Le chat ronronna un peu plus fort. Le blondinet se demande un instant comment Amadeus pouvait savoir de quoi il parlait, en réalité. Il se demanda même si le Maine Coon n'avait pas des supers pouvoirs qu'il n'avait pas encore découvert.
Les doigts au-dessus des touches, il commença à écrire.
« Bonjour monsieur, je me permets de vous contacter »
Il effaça immédiatement les lettres, les regardant disparaitre. Il ne devait pas commencer ainsi. C'était bien trop formel pour cette demande. Devait-il l'appeler monsieur ? par son prénom ? Le tutoyer ? Non, ils n'étaient pas amis, alors le vouvoiement était de mise. Devait-il se présenter, même s'il devait y avoir son nom en haut à gauche ? Andy se trouva bien bête, à stresser ainsi pour un simple message. Les gens s'en envoyaient tous les jours. Mais même à travers un écran, il avait les mains qui tremblaient.
« Bonjour, c'est Andy, le serveur du Elio's »
Oui, c'était une bonne idée de ne pas le nommer. Morgan le prendrait certainement moins pour un abruti. Le blond soupira, regarda à droite, à gauche, se mordit la lèvre et se lança. Il n'allait pas y passer des heures, tout de même !
[16 :47] Andy : Bonjour, c'est Andy, le serveur du Elio's. Excusez-moi de vous déranger, mais je voulais savoir si votre proposition d'être mon modèle tient toujours ? Si oui, pourrions-nous convenir d'un créneau ? Bonne journée.
C'était beaucoup trop formel, Andy le savait, mais il n'allait tout de même pas parler à cet homme comme à un ami. Enfin, il n'avait pour comparaison, que ses discussions avec Sam et avec Isaac, donc il ne savait même pas s'il leurs parlait en « ami ». Andy jeta son téléphone sur l'assise du canapé, lassé. Il n'avait pas à interagir avec les autres, et il le savait très bien. Pourtant, il ne savait pas comment y remédier. Découragé de lui-même, il glissa du canapé pour atterrir les fesses au sol. Il avait encore pas mal de travail à rendre pour la fin de semaine. Avec son crayon de papier dans la main, il se coupa du monde durant quelques heures.
***
La porte claqua.
Andy sursauta. Un mauvais trait s'échappa de sa courbe harmonieuse. Il releva les yeux, prêt à assassiner Samaël. Pourtant, en voyant un sourire aussi grand sur ses lèvres, il ne fit pas de commentaires. Lorsqu'il était parti ce matin, le métis était de mauvaise humeur alors qu'à cet instant, il rayonnait. Le blond en avait presque mal aux yeux.
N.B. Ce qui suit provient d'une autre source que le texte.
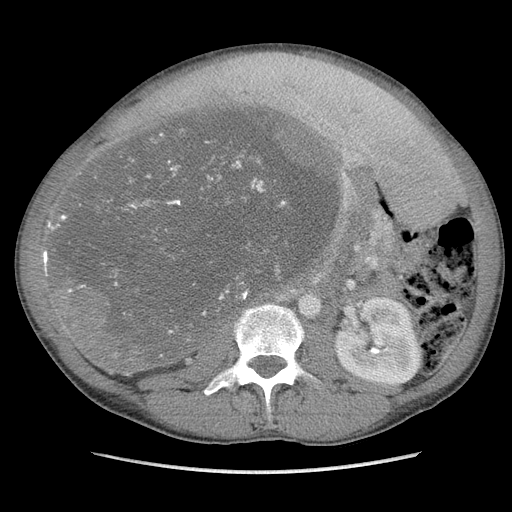
Contrast-enhanced abdominal CT, one axial slice; position 56 of 115 along the scan axis; soft-tissue window (W 400 / L 40 HU); 5 mm slice thickness; 512 × 512 image matrix. Male patient. Case-level facts recorded for this patient, not image findings: diagnosis: adrenocortical carcinoma; tumour side: right adrenal; Ki-67 index: 13 %; stage (as recorded): 3.
Outlined on this slice (semi-automatically segmented with operator editing):
- mass: box from (x=57, y=110) to (x=331, y=374) px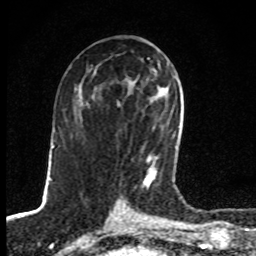
Breast MRI, one axial slice. Position 43 of 80 along the scan axis. Cropped to one breast. Dynamic contrast-enhanced series, time point 2 of 8 at this slice position (early post-contrast). 1.5 T. TE 4.2 ms, TR 7 ms. 256 × 256 image matrix. Female patient.
Outlined on this slice (semi-automatic segmentation, software-assisted and operator-edited):
- enhancing-tissue mask used for the functional tumour volume (all voxels passing the contrast-enhancement thresholds inside the analysis volume; usually the tumour): bounding box <143,146,176,189> (left, top, right, bottom; pixels)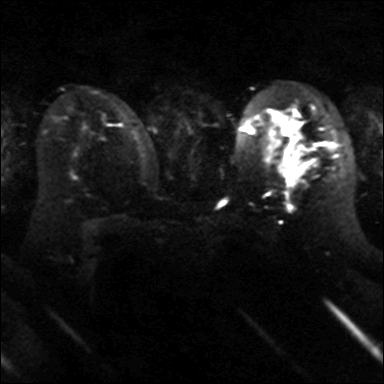
Breast MRI, one axial slice; diffusion-weighted series; image 2 of 4 stored at this slice position (different b-values; order by instance number); 3 T; 4 mm slice thickness; 384 × 384 image matrix, field of view 320 × 320 mm. Female patient.
Outlined on this slice (outlined manually by an expert reader):
- tumour on diffusion-weighted imaging: box from (x=300, y=147) to (x=309, y=155) px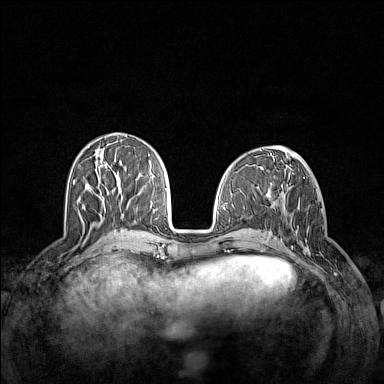
Breast MRI (dynamic contrast-enhanced), one axial slice; position 55 of 160 along the scan axis; dynamic contrast-enhanced series, time point 2 of 7 at this slice position (early post-contrast); 1.5 T; TE 1.8 ms, TR 5 ms; 384 × 384 image matrix, field of view 340 × 340 mm. Female patient.
Structures marked on this image (semi-automatic segmentation, software-assisted and operator-edited):
- enhancing-tissue mask used for the functional tumour volume (all voxels passing the contrast-enhancement thresholds inside the analysis volume; usually the tumour): box from (x=297, y=208) to (x=310, y=256) px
— Salut boucle d'or ! Tu as passé une bonne journée ? demanda Sam.
— J'ai dessiné, répliqua Andy.
— Quel programme ! déclara son colocataire en posant des sacs sur le comptoir.
— Pourquoi es-tu si heureux ?
— Zoé arrive dans une demi-heure ! Elle est revenue de sa conférence.
— Ha. Tu veux que j'aille dans ma chambre pour vous laisser un peu seuls ?
Andy n'était pas vraiment heureux de voir sa soirée tranquille ainsi chamboulée. Il aurait préféré que Sam lui en parle avant, mais il ne pouvait pas lui crier dessus non plus. Il était dans son appartement, de toute façon. Il n'avait pas vraiment son mot à dire. Sam se tourna vers lui, les sourcils froncés, interdit.
— Quoi ? Pourquoi ? demanda-t-il, surpris.
— Pour vous laisser un peu d'intimité ? Ça fait longtemps qu'elle n'est pas venue.
Samaël s'approcha de lui pour frotter sa main sur ses cheveux. De toute façon, son chinon était tellement défait qu'il pendait lamentablement dans sa nuque fine. Andy releva les yeux sur son colocataire, ne sachant pas vraiment comment interpréter sa réaction.
— Nous serions allés chez elle, si nous voulions de l'intimité, soupira Sam. Elle voulait te voir car ça fait longtemps. Tu veux bien manger avec nous ? Ça serait sympa de passer un peu de temps ensemble non ? et puis, tu l'aimes bien ?
— Ouais... ça peu être sympa, souffla le blond.
C'était bien l'une des rares fois où quelqu'un voulait le voir. Andy aimait bien Zoé. Elle était gentille et attentionnée. Elle avait un regard de biche qui faisait fondre tout le monde. Il n'y avait pas un instant, lorsqu'elle était là, où elle ne s'intéressait pas à lui. Elle faisait bien attention à l'inclure dans les conversations, pour ne pas qu'il tienne la chandelle.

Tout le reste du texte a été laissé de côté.